Databases often contain extremely sensitive information that must be protected from security vulnerabilities and exploits. All organizations need to work on a continual basis to identify and remediate those vulnerabilities using a variety of tools that are available. In addition to doing monitoring and security assessments constantly, it is vital that the results are analyzed and properly audited so that an organization can not only ensure that its database security posture is sound, but also demonstrate compliance with regulations that demand high levels of security be applied to sensitive data.
THREATS TO DATABASE SECURITY
Almost all organizations use databases in some form for tracking information such as customer and transaction records, financial information, and human resources records. Much of the information contained in databases is sensitive and can be sold for cash or, such as in cases of theft by a disgruntled employee or by a hacker with political motivations, to cause the organization loss of business or reputation, especially if the organization is found to be in breach of regulations or industry standards that demand high levels of data security.
According to the 2012 data breach investigations report published by Verizon Business, 96% of records breached in 2011 were taken from database servers. Of these, 55% exploited default or guessable credentials and 40% the use of stolen login credentials. And, according to another study among data professionals conducted by Unisphere Research, a division of Information Today, Inc., for the IOUG little more than one-third of the 430 respondents install 37% critical patch updates within three months of their release.
According to technology vendor Application Security, Inc., the following are the top 10 threats related to databases:
- Default or weak passwords
- SQL injection
- Excessive user and group privileges
- Unnecessary DBMS features enabled
- Broken configuration management
- Buffer overflows
- Privilege escalation
- Denial of service
- Un-patched RDBMS
- Unencrypted data
5 DATABASE SECURITY ESSENTIALS
There are 5 key steps to ensuring database security, according to Applications Security, Inc.
- Isolate sensitive databases—maintain an accurate inventory of all databases deployed across the enterprise and identify all sensitive data residing on those databases.
- Eliminate vulnerabilities—continually assess, identify and remediate vulnerabilities that expose the database.
- Enforce least privileges—identify user entitlements and enforce user access controls and privileges to limit access to only the minimum data required for employees to do their jobs.
- Monitor for deviations—implement appropriate policies and monitor any vulnerabilities that cannot be remediated for any and all activity the deviates from authorized activity.
- Respond to suspicious behavior—alert and respond to any abnormal or suspicious behavior in real time to minimize risk of attack.
DATABASE SECURITY BEST PRACTICES
The first step for ensuring database security is to develop a database security plan, taking into account regulations such as Sarbanes-Oxley and industry standards such as the Payment Card Industry Data Security Standards with which the organization must comply. The use of a standard checklist is to be advised, rather than trying to develop a security plan from scratch. Examples of such as checklist include those available from the information assurance support environment website, sponsored by the U.S. Defense Information Systems Agency or the Center for Internet Security.
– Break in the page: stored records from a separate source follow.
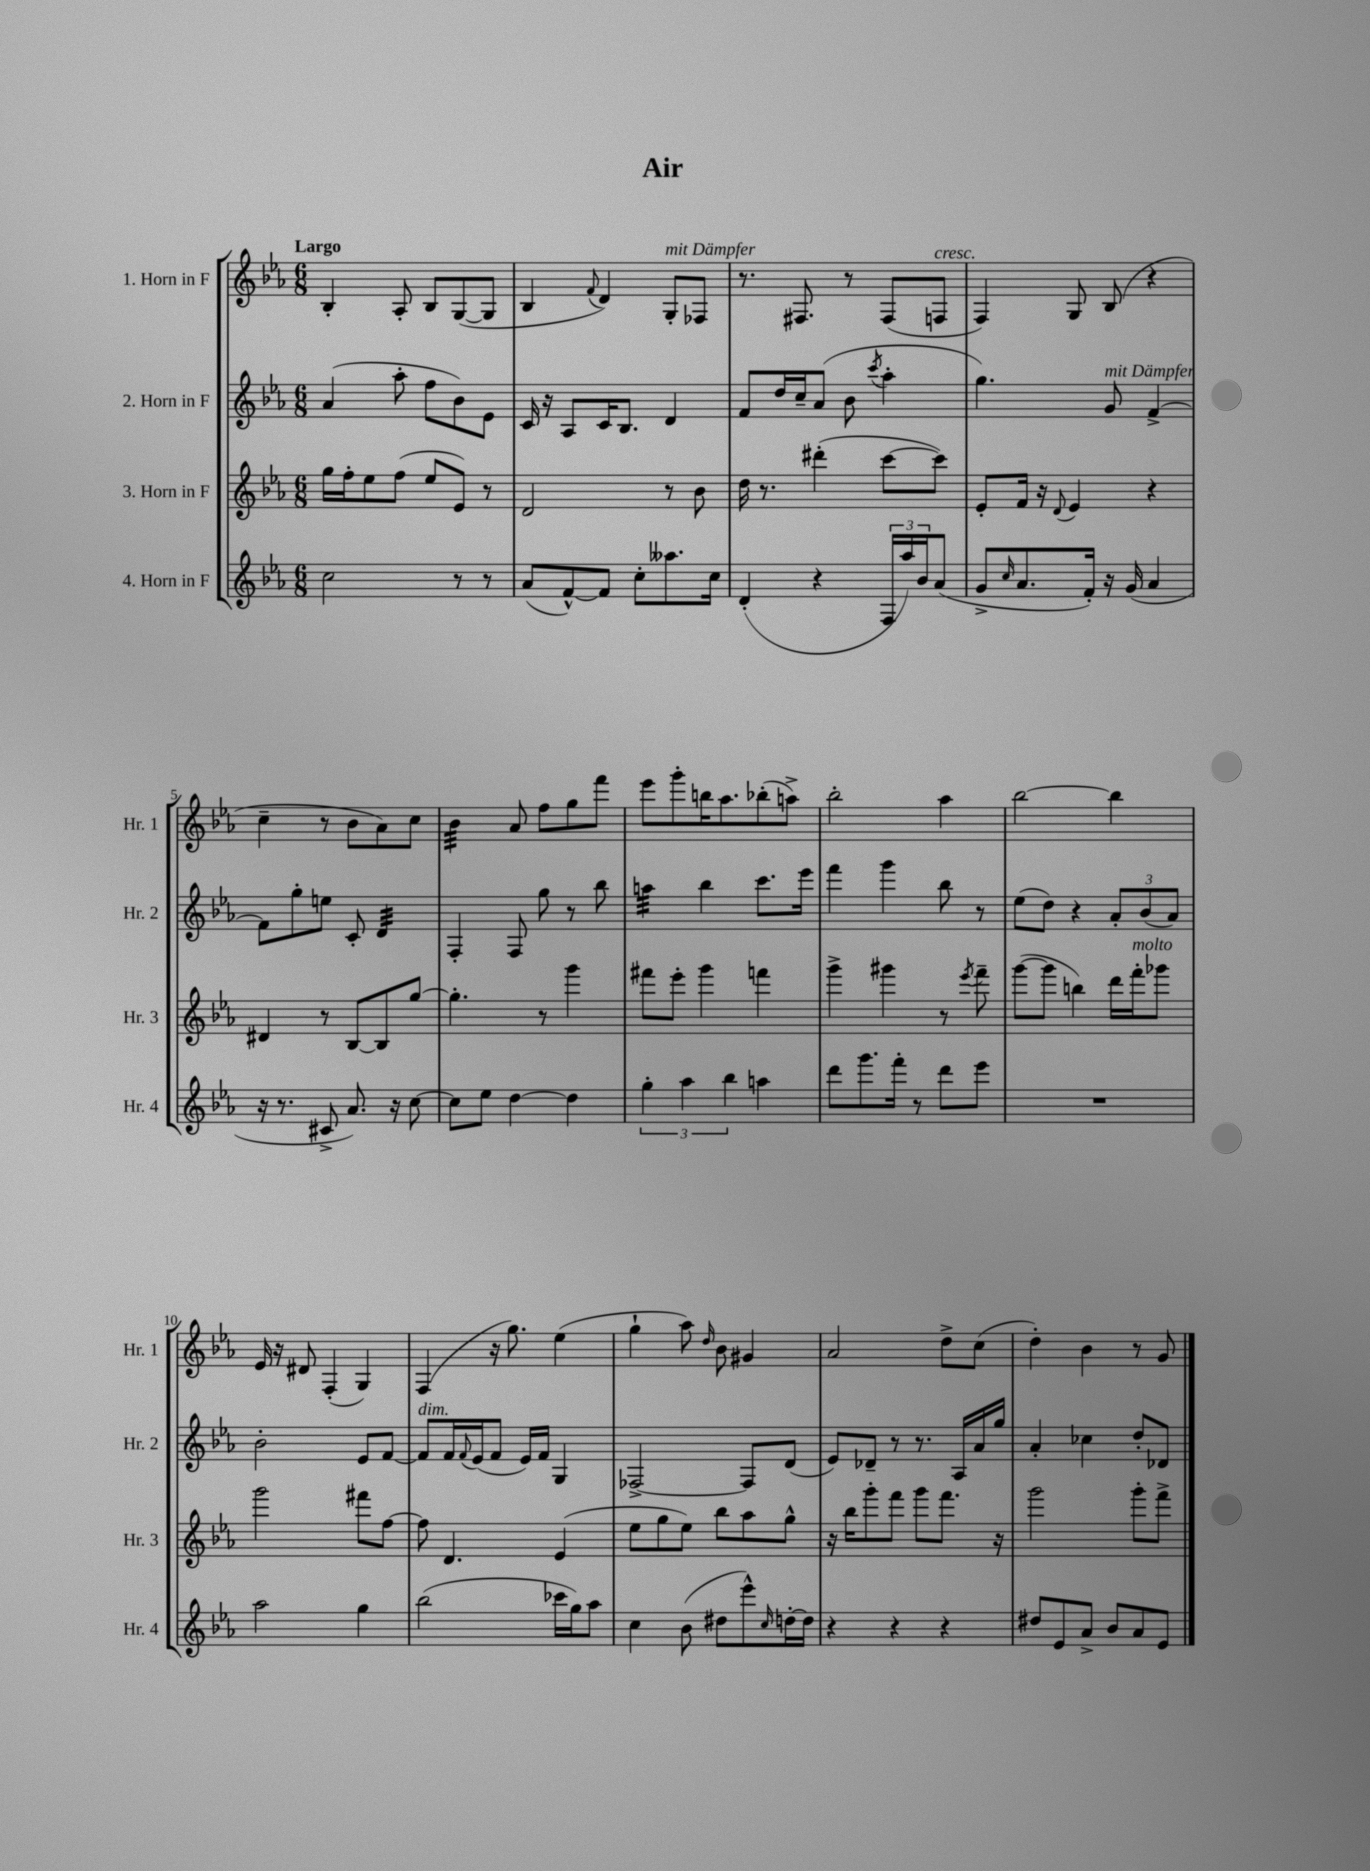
\header { title = "Air" }
<<
\new StaffGroup <<
\new Staff = "s0" \with { instrumentName = "1. Horn in F" shortInstrumentName = "Hr. 1" } {
    \clef treble \key ees \major \numericTimeSignature \time 6/8 \tempo "Largo"
    bes4-. aes8-. bes8 g8~( g8 |
    bes4 \appoggiatura { f'8 } d'4) g8-.^\markup { \italic "mit Dämpfer" } fes8 |
    r8. fis8. r8 fis8( f8^\markup { \italic "cresc." } |
    f4) g8 bes8( r4 |
    c''4-- r8 bes'8 aes'8) c''8 |
    bes'4:32 aes'8 f''8 g''8 f'''8 |
    ees'''8 g'''8-. b''16 aes''8. bes''8-.( a''8->) |
    bes''2-. aes''4 |
    bes''2~ bes''4 |
    ees'16 r16 dis'8 f4-.( g4) |
    f4( r16 g''8.) ees''4( |
    g''4-! aes''8) \grace { d''16 } bes'8 gis'4 |
    aes'2 d''8-> c''8( |
    d''4-.) bes'4 r8 g'8 \bar "|." |
}
\new Staff = "s1" \with { instrumentName = "2. Horn in F" shortInstrumentName = "Hr. 2" } {
    \clef treble \key ees \major \numericTimeSignature \time 6/8
    aes'4( aes''8-. f''8 bes'8) ees'8 |
    c'16 r16 aes8 c'16 bes8. d'4 |
    f'8 d''16 c''16-- aes'8( bes'8 \acciaccatura { c'''8 } aes''4-. |
    g''4.) g'8^\markup { \italic "mit Dämpfer" } f'4~-> |
    f'8 g''8-. e''8 c'8-. d'4:32 |
    f4-. f8 g''8 r8 bes''8 |
    a''4:32 bes''4 c'''8. ees'''16 |
    f'''4 g'''4 bes''8 r8 |
    ees''8( d''8) r4 \tuplet 3/2 { aes'8-. bes'8( aes'8) } |
    bes'2-. ees'8 f'8~ |
    f'8^\markup { \italic "dim." } f'16 \appoggiatura { f'8 } ees'16( f'8 ees'16) f'16 g4 |
    fes2~-> fes8 d'8( |
    ees'8) des'8-- r8 r8. aes16 aes'16 g''16 |
    aes'4-. ces''4 d''8-. des'8 \bar "|." |
}
\new Staff = "s2" \with { instrumentName = "3. Horn in F" shortInstrumentName = "Hr. 3" } {
    \clef treble \key ees \major \numericTimeSignature \time 6/8
    g''16 f''16-. ees''8 f''8( ees''8 ees'8) r8 |
    d'2 r8 bes'8 |
    d''16 r8. dis'''4-.( c'''8~ c'''8) |
    ees'8-. f'16 r16 \appoggiatura { d'8 } ees'4 r4 |
    dis'4 r8 bes8~ bes8 g''8~ |
    g''4.-. r8 g'''4 |
    fis'''8 ees'''8-. g'''4 f'''4 |
    g'''4-> gis'''4 r8 \acciaccatura { ees'''8 } f'''8-- |
    g'''8~( g'''8 b''4) d'''16 f'''16-.^\markup { \italic "molto" } ges'''8 |
    g'''2 fis'''8 f''8~ |
    f''8 d'4. ees'4( |
    ees''8 g''8 ees''8) bes''8 aes''8 g''8-^ |
    r16 bes''16 g'''8-. f'''8 g'''8 f'''8. r16 |
    g'''2 g'''8-. f'''8-> \bar "|." |
}
\new Staff = "s3" \with { instrumentName = "4. Horn in F" shortInstrumentName = "Hr. 4" } {
    \clef treble \key ees \major \numericTimeSignature \time 6/8
    c''2 r8 r8 |
    aes'8( f'8~-^) f'8 c''8-. aeses''8. c''16 |
    d'4-.( r4 \tuplet 3/2 { f16 aes''16) bes'16 } aes'8( |
    g'8-> \grace { c''16 } aes'8. f'16-.) r16 g'16( aes'4 |
    r16 r8. cis'8-> aes'8.) r16 c''8~ |
    c''8 ees''8 d''4~ d''4 |
    \tuplet 3/2 { g''4-. aes''4 bes''4 } a''4 |
    d'''8 g'''8. f'''16-. r8 d'''8 ees'''8 |
    R2. |
    aes''2 g''4 |
    bes''2( ces'''16 g''16) aes''8 |
    c''4 bes'8( dis''8 ees'''8-^) \grace { c''16 } d''16~-. d''16 |
    r4 r4 r4 |
    dis''8 ees'8 aes'8-> bes'8 aes'8 ees'8 \bar "|." |
}
>>
>>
As part of the development of this plan, the organization should take an inventory of all databases within the organization’s network environment, which can be done more efficiently through use of vulnerability management technology that can automatically discover all databases and run scans to identify which contain sensitive information, such as financial information and customer data. The scans performed by such technology will also be able to assess database vulnerabilities and misconfigurations, identifying issues such as default or weak passwords, missing patches and poor access controls, and will look to identify which vulnerabilities can be exploited so that remediation can be prioritized. Most tools available will include built-in templates that incorporate the requirements of many best practice frameworks and regulatory compliance initiatives. Such tools should be used not only when developing a database security program, but on a continuous basis to identify new threats and vulnerabilities.
Database activity monitoring (DAM) tools will also aid in the process of reducing vulnerabilities by providing visibility in real time into all database activity. Such tools collect data, aggregate it and analyze the data to look for activities that are in violation of security policy or that indicate anomalies have occurred. According to the Gartner Group, the primary reason for deploying DAM technologies is to monitor the activity of privileged users such as database and system administrators, developers, and help desk and outsourced personnel, many of whom typically have unfettered access to corporate databases. To ensure that threats are minimized and the requirements of regulations are being complied with, DAM tools should be used to identify anomalous activities such as privileged users viewing sensitive data, altering log records, making unauthorized configuration changes or creating new accounts with super user privileges. They can compare activities performed with those authorized by change requests. In general, it is considered to be best practice to implement access controls based on the principle of least privilege to ensure that no one user has excessive access rights and those rights should be regularly audited.